## PASSAGE SHOWN

● ● ● ● ●

Splender, a unique online cash back shopping site, today announced the results of its “The Truth About Holiday Shopping 2016” survey to find out what American adults (both millennials and non-millennials) really think about preparing for and enjoying the holiday season and buying and receiving gifts.

  • Shopping is the biggest source of holiday stress

Splender’s holiday survey revealed shopping (27 percent) to be the biggest source of stress among Americans during the holidays vs. working during the holidays (16 percent), cleaning/decorating (12 percent), traveling (10 percent), spending time with family (8 percent), and cooking (5 percent).

“The holidays can be stressful and that’s why online shopping is an attractive option for many people because you can shop where and when you want without having to deal with crowds and traffic,” said Erin Warren, smart shopping expert and senior vice president of marketing for Splender. “Sites like Splender, which return a percentage of every qualifying purchase to you in the form of cash back, can go a long way toward making holiday shopping an enjoyable experience.”

  • The hardest person to shop for is your significant other; he/she will most often disappoint you, too

Survey respondents said the hardest person to shop for is their significant other (33 percent). Men have the least clue about what to buy their significant other—42 percent of men said their significant other is hardest to shop for vs. 27 percent of women who said their significant other is hardest to shop for.

When asked, “Who most often disappoints you in their gift choice for you?,” respondents said their significant other (16 percent) twice as much as other people; in descending order of disappointment were father (8 percent), siblings (8 percent), mother (7 percent), friend (6 percent) and grandparents (6 percent).

● ● ● ● ●

## GIVEN ENTRIES
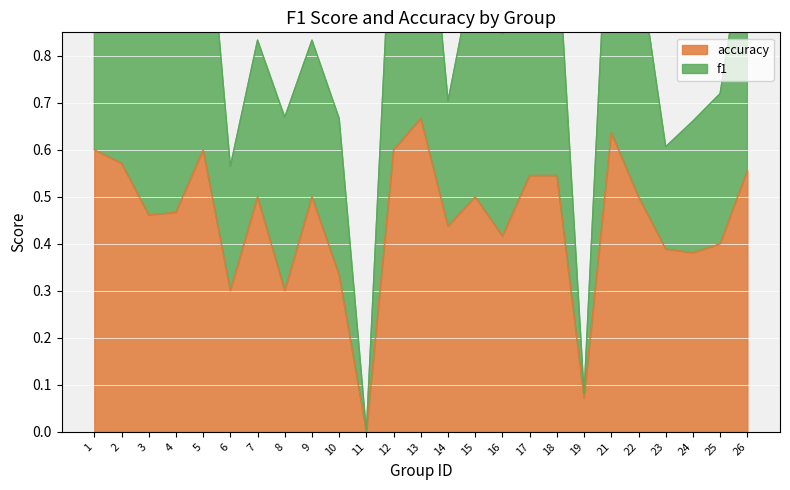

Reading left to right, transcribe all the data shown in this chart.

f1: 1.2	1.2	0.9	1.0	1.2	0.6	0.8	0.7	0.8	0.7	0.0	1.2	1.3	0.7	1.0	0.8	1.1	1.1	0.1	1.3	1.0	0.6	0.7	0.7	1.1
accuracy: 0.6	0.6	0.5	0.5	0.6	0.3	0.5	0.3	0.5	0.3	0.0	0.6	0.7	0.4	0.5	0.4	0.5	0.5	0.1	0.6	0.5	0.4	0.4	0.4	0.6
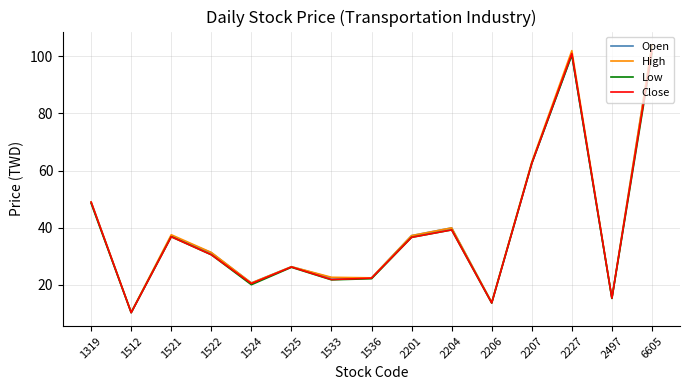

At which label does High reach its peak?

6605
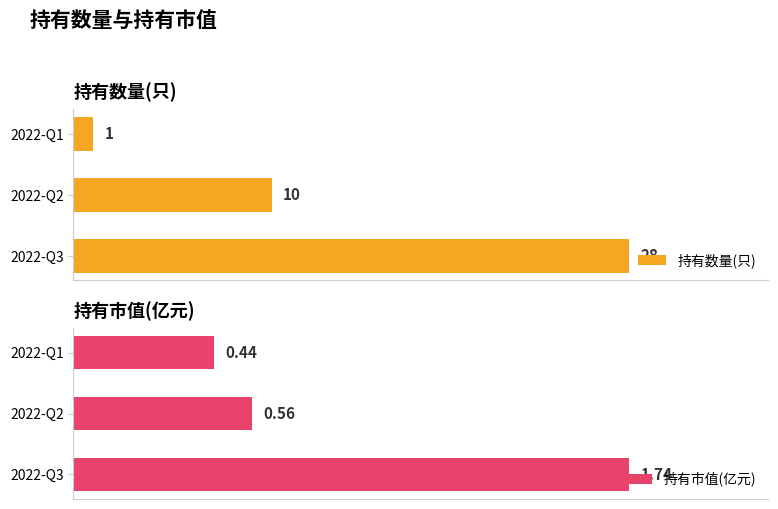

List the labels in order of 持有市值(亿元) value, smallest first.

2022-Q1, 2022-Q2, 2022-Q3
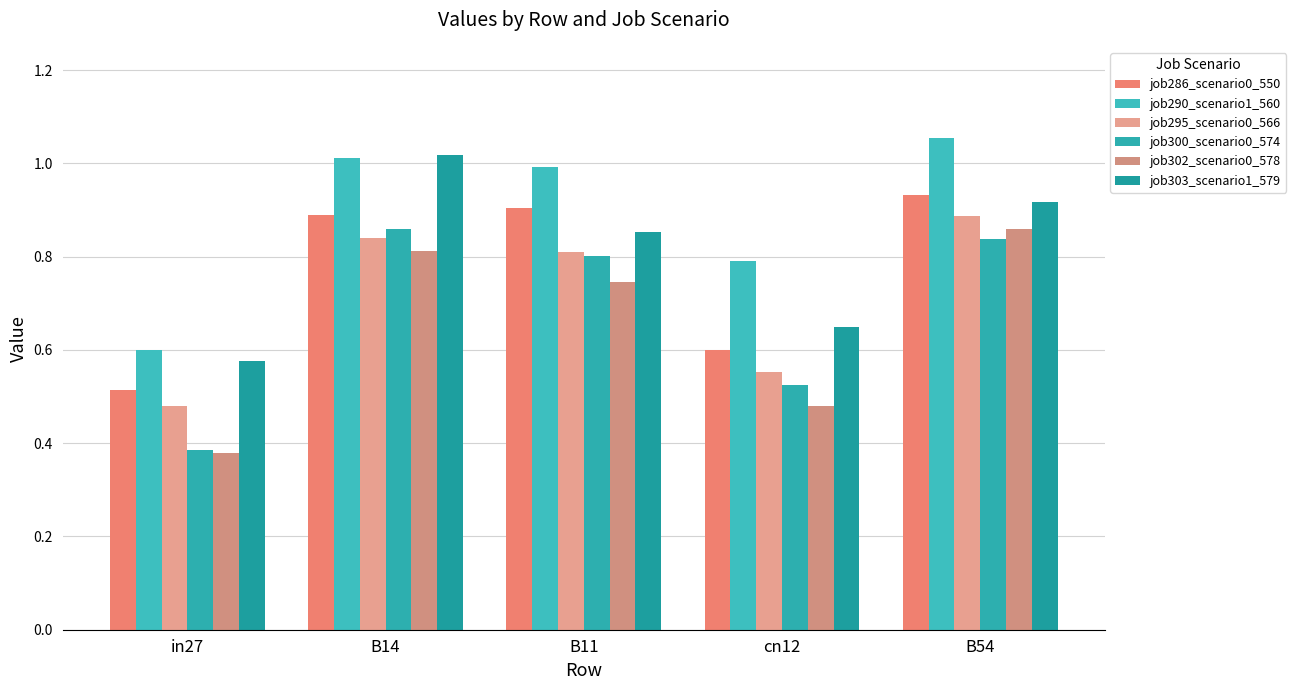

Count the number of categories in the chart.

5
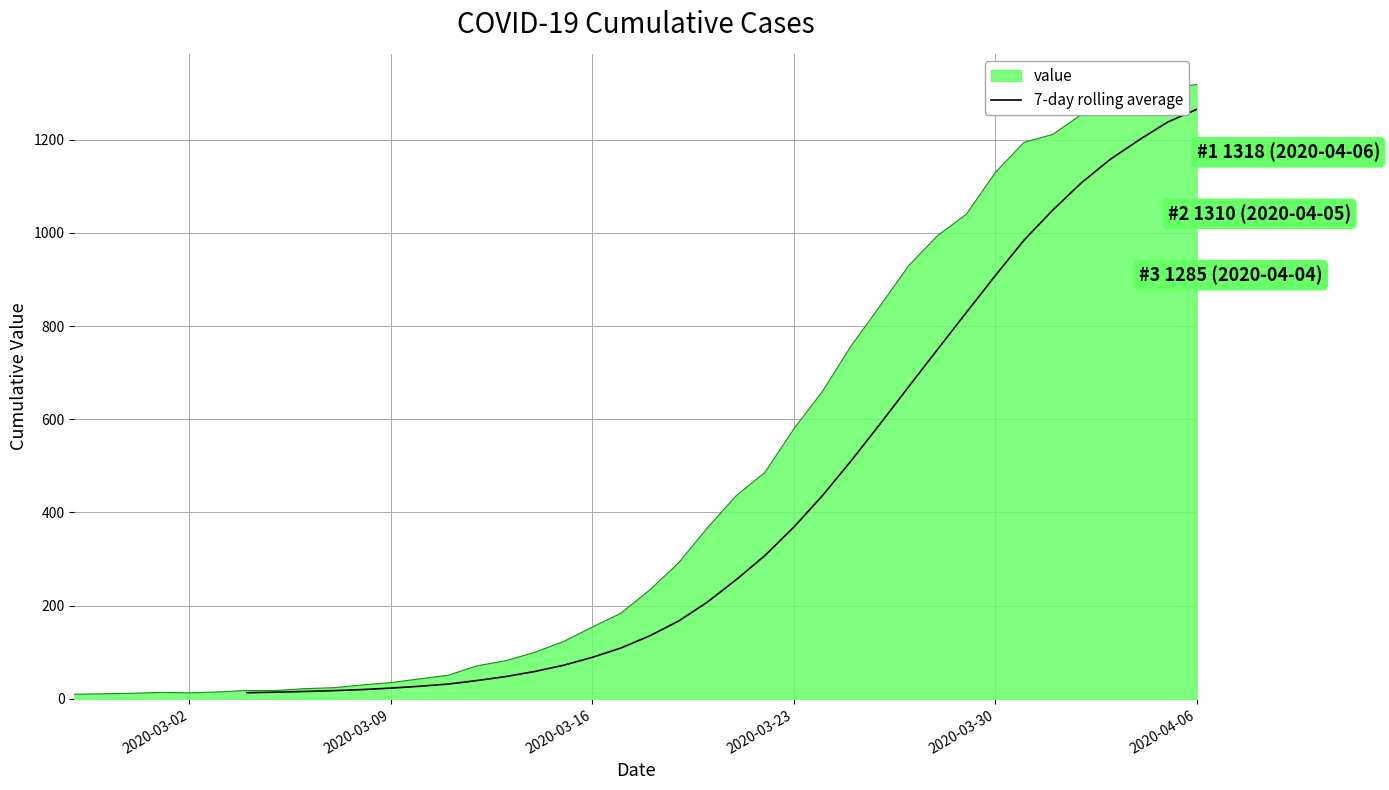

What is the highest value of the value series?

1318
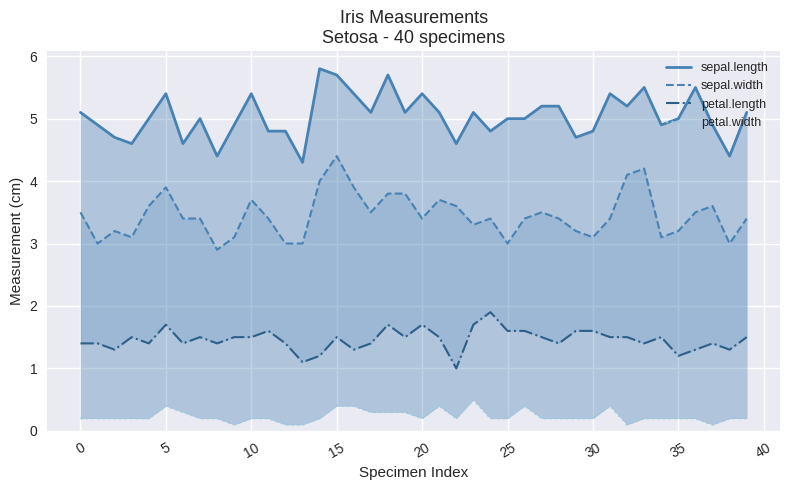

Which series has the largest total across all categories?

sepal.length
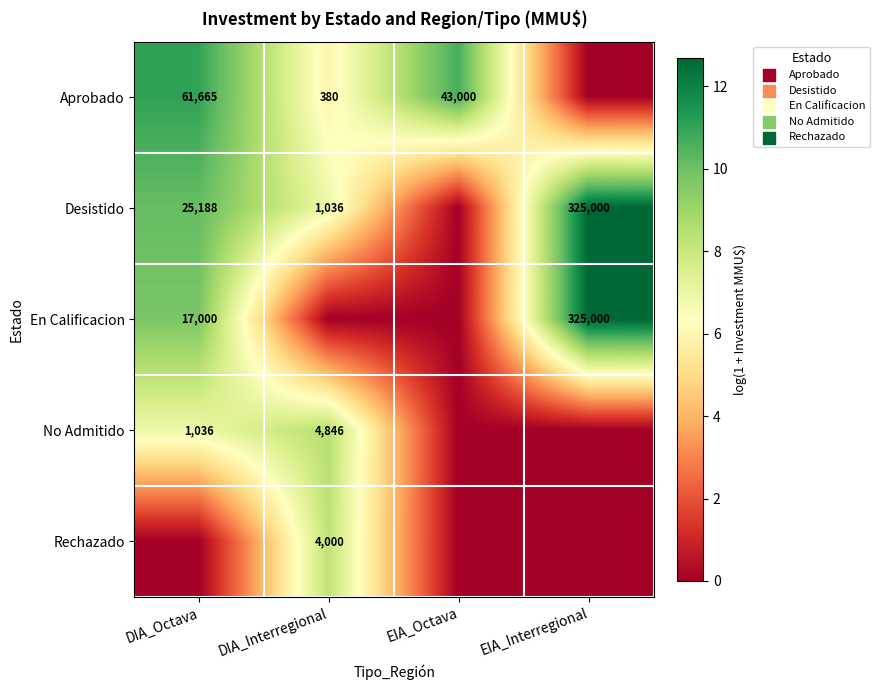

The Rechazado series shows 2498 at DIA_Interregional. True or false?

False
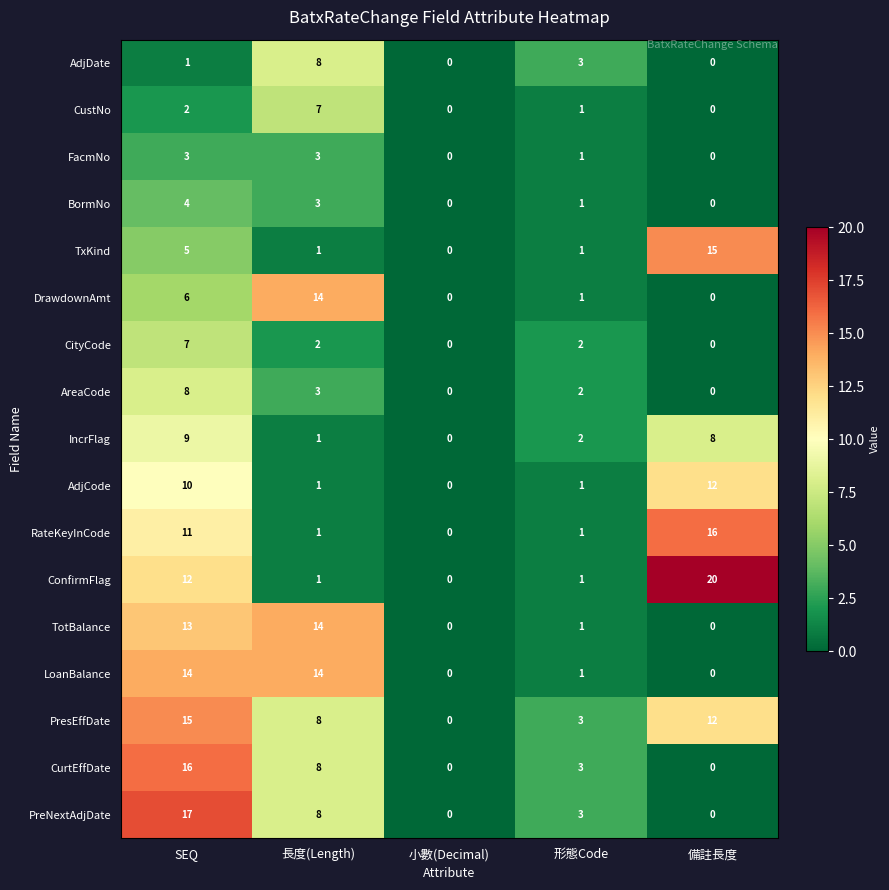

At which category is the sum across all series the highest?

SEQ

● ● ● ● ●

## REQUIREMENT A
List every source of holiday stress that the survey text gives a percentage for, in the order it names them.
## REQUIREMENT B
Transcribe all the records line for line, leaving out the pictures.
The holiday shopping survey text has no connection to the records.

## EXERCISE OUTPUT A
Shopping, working during the holidays, cleaning/decorating, traveling, spending time with family, cooking

## EXERCISE OUTPUT B
Reading left to right, transcribe all the data shown in this chart.

f1: 1.2	1.2	0.9	1.0	1.2	0.6	0.8	0.7	0.8	0.7	0.0	1.2	1.3	0.7	1.0	0.8	1.1	1.1	0.1	1.3	1.0	0.6	0.7	0.7	1.1
accuracy: 0.6	0.6	0.5	0.5	0.6	0.3	0.5	0.3	0.5	0.3	0.0	0.6	0.7	0.4	0.5	0.4	0.5	0.5	0.1	0.6	0.5	0.4	0.4	0.4	0.6

At which label does High reach its peak?

6605

List the labels in order of 持有市值(亿元) value, smallest first.

2022-Q1, 2022-Q2, 2022-Q3

Count the number of categories in the chart.

5

What is the highest value of the value series?

1318

Which series has the largest total across all categories?

sepal.length

The Rechazado series shows 2498 at DIA_Interregional. True or false?

False

At which category is the sum across all series the highest?

SEQ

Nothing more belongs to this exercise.